> **Work instructions**
Using the records below, repeat exactly the lines from the one holding "expression analysis of" through the one holding "staining of normal", both ends included, and no others.

> **Given data**
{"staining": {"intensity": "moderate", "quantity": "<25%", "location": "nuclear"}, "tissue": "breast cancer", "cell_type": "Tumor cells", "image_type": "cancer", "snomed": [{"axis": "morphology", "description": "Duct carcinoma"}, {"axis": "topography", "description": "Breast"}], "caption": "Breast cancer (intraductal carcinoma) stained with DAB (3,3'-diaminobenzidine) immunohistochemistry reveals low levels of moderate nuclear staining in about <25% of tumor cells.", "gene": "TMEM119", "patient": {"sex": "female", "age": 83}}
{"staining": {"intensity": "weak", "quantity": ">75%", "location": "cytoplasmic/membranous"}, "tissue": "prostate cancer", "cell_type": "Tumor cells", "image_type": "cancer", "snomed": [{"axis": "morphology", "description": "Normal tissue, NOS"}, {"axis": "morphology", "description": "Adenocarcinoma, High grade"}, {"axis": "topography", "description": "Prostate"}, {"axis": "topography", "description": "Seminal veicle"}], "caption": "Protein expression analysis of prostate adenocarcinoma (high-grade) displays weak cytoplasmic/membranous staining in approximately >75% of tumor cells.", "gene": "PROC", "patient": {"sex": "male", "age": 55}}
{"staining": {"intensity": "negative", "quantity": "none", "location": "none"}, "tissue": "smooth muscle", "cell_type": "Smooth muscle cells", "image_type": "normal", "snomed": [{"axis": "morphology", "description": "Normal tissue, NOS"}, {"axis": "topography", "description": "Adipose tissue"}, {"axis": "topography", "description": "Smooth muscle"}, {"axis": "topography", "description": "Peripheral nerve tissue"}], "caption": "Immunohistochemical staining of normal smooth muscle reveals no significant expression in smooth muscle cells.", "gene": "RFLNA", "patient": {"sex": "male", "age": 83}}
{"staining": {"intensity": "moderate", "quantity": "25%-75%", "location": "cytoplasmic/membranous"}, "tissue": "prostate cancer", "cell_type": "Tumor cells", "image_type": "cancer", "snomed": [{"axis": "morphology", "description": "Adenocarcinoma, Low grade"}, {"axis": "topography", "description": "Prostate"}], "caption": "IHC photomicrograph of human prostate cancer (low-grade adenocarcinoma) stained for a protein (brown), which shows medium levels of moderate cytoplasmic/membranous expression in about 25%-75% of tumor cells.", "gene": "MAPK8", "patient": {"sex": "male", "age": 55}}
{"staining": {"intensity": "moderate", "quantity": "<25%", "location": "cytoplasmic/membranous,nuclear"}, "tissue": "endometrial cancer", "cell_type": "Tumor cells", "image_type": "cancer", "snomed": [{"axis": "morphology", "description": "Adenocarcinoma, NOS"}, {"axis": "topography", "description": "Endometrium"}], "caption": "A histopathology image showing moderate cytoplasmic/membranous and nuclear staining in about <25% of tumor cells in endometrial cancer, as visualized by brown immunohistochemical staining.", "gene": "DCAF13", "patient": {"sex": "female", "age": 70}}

> **Answer to the exercise**
{"staining": {"intensity": "weak", "quantity": ">75%", "location": "cytoplasmic/membranous"}, "tissue": "prostate cancer", "cell_type": "Tumor cells", "image_type": "cancer", "snomed": [{"axis": "morphology", "description": "Normal tissue, NOS"}, {"axis": "morphology", "description": "Adenocarcinoma, High grade"}, {"axis": "topography", "description": "Prostate"}, {"axis": "topography", "description": "Seminal veicle"}], "caption": "Protein expression analysis of prostate adenocarcinoma (high-grade) displays weak cytoplasmic/membranous staining in approximately >75% of tumor cells.", "gene": "PROC", "patient": {"sex": "male", "age": 55}}
{"staining": {"intensity": "negative", "quantity": "none", "location": "none"}, "tissue": "smooth muscle", "cell_type": "Smooth muscle cells", "image_type": "normal", "snomed": [{"axis": "morphology", "description": "Normal tissue, NOS"}, {"axis": "topography", "description": "Adipose tissue"}, {"axis": "topography", "description": "Smooth muscle"}, {"axis": "topography", "description": "Peripheral nerve tissue"}], "caption": "Immunohistochemical staining of normal smooth muscle reveals no significant expression in smooth muscle cells.", "gene": "RFLNA", "patient": {"sex": "male", "age": 83}}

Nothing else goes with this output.